Select Committee on Culture, Media and Sport Appendices to the Minutes of Evidence


Memorandum submitted by the Joint Committee of the National Amenity Societies

  1.  The Joint Committee of the National Amenity Societies notes that the Culture, Media and Sport Committee has included under the terms of this investigation "whether the existing good causes should be reviewed, whether some should be dropped and/or whether new good causes should be introduced". We should like to offer the following comments on this aspect of the Committee's deliberations.

  2.  Before doing that I should explain that the Joint Committee was established in 1972 to co-ordinate the strategic activity of those national conservation societies which enjoy a statutory role under the listed building consent procedures since then. The principal members of the Joint Committee are the Society for the Protection of Ancient Buildings, the Ancient Monuments Society, the Georgian Group, the Victorian Society, the Twentieth Century Society, the Garden History Society, the Council for British Archaeology and the Civic Trust. Observer status is enjoyed by kindred organisations like the National Trust, the National Trust for Scotland and Government Departments such as the DCMS and the DETR. Much of our attention in recent months has been concentrated on lobbying Government over the present VAT regime which is weighted against the repair of listed buildings.

  3.  The Joint Committee continues to believe that the creation of the Heritage Lottery Fund in 1995 was the best single piece of news for the conservation of historic buildings since the Second World War. With over £300 million a year to spend in the UK as a whole, with an allocation towards historic buildings of between £80 million and £90 million, it is saving buildings which would otherwise have collapsed or been torn down, parks which had fallen into shabby neglect and churches which would otherwise have closed.

  4.  At a time when the English Heritage budget for distributing in grants is under £40 million a year, EH regularly runs out of grant monies months before 31 March, and Historic Scotland has spent its grant allocation two to three years in advance, HLF funding is essential even if that aspect of its work is the result of Government parsimony in not funding its own quangos adequately.

  5.  However, the HLF is not there simply to supplement English Heritage, Historic Scotland, Cadw or the DoE (Northern Ireland). The essence of HLF's success is precisely its ability to offer a source of money that is "additional" to that gained from the tax payer. This is reflected in its programmes where it can go beyond restrictions on Government agencies to finance not just repair but purchase (as with Pugin's remarkable house at The Grange in Ramsgate where HLF largesse allowed the Landmark Trust to buy). The HLF is able to pay for feasibility studies, to finance the employment of staff to look after the buildings or landscapes once conserved and, albeit in exceptional circumstances, to endow the historic site in question. Recent press reports have spoken about the possibility of one of the great 18th Century Treasure Houses, Hagley Hall in Worcestershire, coming onto the market. The only fit solution for a house with such fabulous contents would be vesting with the National Trust and only the HLF would be rich enough to play the lead role in providing the endowment without which the NT would not accept vesting.

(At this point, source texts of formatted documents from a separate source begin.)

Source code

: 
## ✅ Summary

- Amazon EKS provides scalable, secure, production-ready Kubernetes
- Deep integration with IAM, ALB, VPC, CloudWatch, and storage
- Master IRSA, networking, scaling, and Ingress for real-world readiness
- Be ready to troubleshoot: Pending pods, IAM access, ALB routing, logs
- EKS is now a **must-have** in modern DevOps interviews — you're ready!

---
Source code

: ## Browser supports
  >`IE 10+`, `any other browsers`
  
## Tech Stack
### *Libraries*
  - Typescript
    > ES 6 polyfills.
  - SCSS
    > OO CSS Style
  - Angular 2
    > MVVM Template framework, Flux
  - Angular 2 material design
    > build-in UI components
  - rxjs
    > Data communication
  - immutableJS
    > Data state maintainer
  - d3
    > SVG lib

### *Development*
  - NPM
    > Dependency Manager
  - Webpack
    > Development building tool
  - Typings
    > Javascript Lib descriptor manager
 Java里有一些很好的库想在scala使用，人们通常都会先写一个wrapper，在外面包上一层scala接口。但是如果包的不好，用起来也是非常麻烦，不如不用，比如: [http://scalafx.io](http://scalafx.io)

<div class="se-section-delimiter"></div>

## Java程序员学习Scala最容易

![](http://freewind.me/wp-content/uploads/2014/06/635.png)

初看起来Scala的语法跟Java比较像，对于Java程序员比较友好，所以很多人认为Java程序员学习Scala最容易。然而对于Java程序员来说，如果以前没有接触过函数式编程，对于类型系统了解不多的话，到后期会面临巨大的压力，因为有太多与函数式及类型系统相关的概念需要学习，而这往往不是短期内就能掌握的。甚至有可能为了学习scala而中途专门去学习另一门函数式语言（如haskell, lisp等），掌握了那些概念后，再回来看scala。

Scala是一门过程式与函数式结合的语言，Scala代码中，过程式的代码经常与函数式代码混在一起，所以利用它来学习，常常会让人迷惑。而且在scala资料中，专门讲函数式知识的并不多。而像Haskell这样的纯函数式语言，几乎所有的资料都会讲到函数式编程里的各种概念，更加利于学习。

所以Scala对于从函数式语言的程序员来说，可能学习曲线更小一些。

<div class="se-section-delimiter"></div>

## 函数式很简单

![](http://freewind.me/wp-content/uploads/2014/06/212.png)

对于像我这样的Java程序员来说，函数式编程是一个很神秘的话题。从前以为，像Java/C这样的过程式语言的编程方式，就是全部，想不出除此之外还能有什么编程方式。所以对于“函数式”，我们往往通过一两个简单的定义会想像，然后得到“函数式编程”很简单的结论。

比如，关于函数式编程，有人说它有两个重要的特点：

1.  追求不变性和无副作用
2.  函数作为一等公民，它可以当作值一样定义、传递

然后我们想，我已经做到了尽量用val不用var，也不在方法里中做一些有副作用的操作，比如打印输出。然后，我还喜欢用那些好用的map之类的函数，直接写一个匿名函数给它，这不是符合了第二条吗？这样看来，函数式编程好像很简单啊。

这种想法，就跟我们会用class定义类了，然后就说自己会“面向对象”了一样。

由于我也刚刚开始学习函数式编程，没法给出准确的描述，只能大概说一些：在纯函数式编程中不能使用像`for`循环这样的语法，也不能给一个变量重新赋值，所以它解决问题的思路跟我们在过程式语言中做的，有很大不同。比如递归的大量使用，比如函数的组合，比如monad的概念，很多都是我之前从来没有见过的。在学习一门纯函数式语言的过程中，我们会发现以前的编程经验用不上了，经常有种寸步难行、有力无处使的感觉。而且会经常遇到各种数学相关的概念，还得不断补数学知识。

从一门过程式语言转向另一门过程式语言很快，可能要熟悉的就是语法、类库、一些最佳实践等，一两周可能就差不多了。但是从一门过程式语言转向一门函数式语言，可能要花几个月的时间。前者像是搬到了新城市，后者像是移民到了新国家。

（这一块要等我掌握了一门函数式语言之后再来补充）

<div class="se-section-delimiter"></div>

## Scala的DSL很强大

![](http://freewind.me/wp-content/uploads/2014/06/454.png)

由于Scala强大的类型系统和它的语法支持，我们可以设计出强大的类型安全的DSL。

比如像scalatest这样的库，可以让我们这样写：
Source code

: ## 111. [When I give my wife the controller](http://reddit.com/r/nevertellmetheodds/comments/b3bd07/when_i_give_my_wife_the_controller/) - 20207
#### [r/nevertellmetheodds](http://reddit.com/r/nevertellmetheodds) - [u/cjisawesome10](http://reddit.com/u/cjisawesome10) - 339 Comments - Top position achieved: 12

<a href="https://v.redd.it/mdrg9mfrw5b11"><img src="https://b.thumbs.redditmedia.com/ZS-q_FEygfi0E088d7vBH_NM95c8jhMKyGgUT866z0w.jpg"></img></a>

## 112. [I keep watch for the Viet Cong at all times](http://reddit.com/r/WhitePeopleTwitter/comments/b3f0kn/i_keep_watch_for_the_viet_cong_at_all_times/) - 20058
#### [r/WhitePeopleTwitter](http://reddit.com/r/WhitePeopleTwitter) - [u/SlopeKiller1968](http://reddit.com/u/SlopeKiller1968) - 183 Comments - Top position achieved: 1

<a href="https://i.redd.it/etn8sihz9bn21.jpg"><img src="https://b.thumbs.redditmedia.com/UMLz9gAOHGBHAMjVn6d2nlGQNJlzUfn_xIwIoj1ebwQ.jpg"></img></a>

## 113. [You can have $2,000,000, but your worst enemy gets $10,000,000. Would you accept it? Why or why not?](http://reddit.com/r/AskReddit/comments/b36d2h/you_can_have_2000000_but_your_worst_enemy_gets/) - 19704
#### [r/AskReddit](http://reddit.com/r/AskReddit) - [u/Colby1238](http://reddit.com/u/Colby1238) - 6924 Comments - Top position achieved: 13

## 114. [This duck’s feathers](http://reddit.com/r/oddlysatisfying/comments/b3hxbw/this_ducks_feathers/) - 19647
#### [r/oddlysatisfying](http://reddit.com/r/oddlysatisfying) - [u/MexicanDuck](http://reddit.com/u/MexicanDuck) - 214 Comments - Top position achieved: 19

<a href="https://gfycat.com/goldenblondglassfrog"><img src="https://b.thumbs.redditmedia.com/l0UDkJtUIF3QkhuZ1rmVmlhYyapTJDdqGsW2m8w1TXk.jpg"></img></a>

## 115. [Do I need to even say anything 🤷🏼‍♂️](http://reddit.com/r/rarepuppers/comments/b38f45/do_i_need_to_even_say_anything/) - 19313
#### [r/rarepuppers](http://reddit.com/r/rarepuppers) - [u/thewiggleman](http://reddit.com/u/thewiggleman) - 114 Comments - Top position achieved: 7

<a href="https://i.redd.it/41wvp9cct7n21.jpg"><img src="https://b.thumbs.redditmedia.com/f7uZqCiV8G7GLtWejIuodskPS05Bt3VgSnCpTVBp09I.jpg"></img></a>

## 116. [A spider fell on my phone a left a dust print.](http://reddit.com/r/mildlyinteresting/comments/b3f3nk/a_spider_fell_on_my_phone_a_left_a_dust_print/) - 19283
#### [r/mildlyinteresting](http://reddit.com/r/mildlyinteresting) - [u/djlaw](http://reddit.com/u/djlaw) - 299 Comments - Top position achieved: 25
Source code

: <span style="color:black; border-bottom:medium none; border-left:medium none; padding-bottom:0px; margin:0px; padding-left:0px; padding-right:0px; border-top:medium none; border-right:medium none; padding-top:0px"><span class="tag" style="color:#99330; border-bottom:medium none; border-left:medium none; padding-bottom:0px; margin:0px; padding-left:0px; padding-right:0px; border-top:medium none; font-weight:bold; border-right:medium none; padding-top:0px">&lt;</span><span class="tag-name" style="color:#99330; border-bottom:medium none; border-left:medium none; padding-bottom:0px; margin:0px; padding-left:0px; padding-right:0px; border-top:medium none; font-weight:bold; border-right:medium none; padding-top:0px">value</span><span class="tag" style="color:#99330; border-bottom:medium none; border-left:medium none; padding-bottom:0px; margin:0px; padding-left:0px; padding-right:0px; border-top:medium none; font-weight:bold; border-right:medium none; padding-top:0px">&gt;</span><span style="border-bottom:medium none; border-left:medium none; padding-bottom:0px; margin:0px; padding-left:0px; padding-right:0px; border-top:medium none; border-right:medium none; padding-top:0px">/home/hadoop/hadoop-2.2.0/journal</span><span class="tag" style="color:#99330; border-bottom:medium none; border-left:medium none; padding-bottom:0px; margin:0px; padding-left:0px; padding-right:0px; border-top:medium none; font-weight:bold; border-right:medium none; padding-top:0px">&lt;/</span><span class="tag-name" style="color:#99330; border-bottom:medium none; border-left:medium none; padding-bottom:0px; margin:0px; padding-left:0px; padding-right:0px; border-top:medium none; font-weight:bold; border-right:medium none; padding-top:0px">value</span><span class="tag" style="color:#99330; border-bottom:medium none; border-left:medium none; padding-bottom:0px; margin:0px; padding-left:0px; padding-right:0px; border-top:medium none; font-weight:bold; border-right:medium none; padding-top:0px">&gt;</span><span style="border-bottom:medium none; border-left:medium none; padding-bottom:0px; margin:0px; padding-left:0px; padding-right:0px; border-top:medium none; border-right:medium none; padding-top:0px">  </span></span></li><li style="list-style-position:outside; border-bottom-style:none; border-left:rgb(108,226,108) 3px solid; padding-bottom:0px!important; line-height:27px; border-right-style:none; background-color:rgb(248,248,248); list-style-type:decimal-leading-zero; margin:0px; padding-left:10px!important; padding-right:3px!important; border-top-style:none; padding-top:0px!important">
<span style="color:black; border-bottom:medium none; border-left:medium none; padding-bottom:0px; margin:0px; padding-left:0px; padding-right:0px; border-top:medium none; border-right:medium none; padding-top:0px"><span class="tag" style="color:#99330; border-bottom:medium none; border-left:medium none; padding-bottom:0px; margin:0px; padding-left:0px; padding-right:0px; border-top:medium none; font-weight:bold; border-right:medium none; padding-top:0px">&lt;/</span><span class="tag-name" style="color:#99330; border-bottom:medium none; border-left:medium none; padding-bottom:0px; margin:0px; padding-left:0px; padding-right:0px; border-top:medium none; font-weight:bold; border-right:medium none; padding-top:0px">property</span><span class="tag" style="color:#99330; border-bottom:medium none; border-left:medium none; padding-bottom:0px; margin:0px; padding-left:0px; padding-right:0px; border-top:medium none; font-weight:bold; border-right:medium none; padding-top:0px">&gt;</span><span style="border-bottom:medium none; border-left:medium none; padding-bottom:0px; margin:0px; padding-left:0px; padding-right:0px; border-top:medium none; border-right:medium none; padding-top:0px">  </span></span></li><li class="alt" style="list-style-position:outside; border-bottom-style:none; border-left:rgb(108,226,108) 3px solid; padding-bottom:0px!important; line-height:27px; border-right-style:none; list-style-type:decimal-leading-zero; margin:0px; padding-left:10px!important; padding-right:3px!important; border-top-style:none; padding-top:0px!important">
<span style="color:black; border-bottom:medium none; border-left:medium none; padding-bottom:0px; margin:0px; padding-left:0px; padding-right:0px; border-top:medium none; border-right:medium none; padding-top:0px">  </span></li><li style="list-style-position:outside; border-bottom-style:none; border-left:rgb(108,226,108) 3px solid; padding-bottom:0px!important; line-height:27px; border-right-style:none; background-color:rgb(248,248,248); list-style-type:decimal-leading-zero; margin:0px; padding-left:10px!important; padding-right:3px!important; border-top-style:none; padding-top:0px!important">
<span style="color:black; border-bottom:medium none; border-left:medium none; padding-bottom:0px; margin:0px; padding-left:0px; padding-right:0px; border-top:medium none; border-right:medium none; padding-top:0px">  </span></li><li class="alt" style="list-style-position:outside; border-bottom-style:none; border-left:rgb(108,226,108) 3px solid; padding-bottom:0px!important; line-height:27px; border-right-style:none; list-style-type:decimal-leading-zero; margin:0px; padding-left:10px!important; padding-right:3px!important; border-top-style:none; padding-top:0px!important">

  6.  The HLF also has an excellent record in broadening and deepening the educational possibilities of "The Heritage"—either through its campaigns within museums, through encouraging training as part of its grant aided programmes, by requiring that access is a key element in all its grants, or by direct sponsorship of scholarship as in the surveys to tabulate 20th Century military structures, synagogues and other historic Jewish buildings and public monuments and statues.

  7.  "The Heritage" is everywhere. There is not a planning authority in the United Kingdom that has not got at least 25 listed buildings and all have at least three conservation areas. Britain's system of protection, being the most comprehensive in the world with 480,000 listed buildings, 9,500 conservation areas, 18,000 scheduled monuments and 1,500 registered parks and gardens, recognises both the wealth of the inheritance of the last several thousand years but also its ubiquity. The work of the HLF is indispensable in ensuring that this remarkable legacy is handed on, in better fettle and more appreciated and understood than by any previous generation.

  8.  The Joint Committee had reason to welcome very warmly the decision of the Secretary of State for Culture, Media and Sport to confirm "Heritage" as a "good cause" beyond the expiry of the Camelot licence. We feel very strongly that the issue should not be revisited now so soon after the decision has been taken, for this merely feeds uncertainty, not just for the distributors but particularly for recipients. A number of HLF programmes have long "lead ins", particularly that for Urban Parks. This normally follows the format of an HLF sponsored feasibility study, then the submission of plans for Approval in Principle, with a detailed consent thereafter, much of that phased because of the ambitious nature of the project and the sheer size of many of the parks involved. The Joint Scheme for Places of Worship in Use is deliberately targeting urgent high-level repairs given the huge over-subscription in applications, and it would be quite unfair if further programmes of work were to be undermined by a sudden loss of finance.

  9.  We urge the Culture, Media and Sport Committee to support the continuation of "Heritage" as a "good cause". If the Committee feels otherwise we would greatly value the chance to submit further evidence in the hope of persuading it to our view.